:: What this task involves ::
Answer with the number of lines in the records that contain "made" and with nothing else.

:: Records shown ::
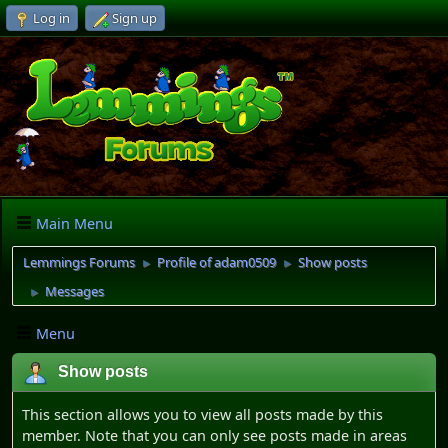
Log in
Sign up
Main Menu
Lemmings Forums
Profile of adam0509
Show posts
►
►
Messages
►
Menu
Show posts
This section allows you to view all posts made by this
member. Note that you can only see posts made in areas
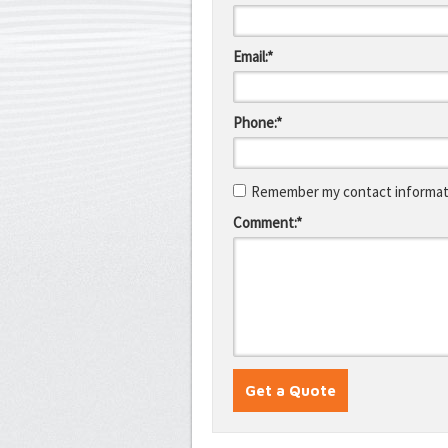
Email:*
Phone:*
Remember my contact informati
Comment:*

:: Task output ::
2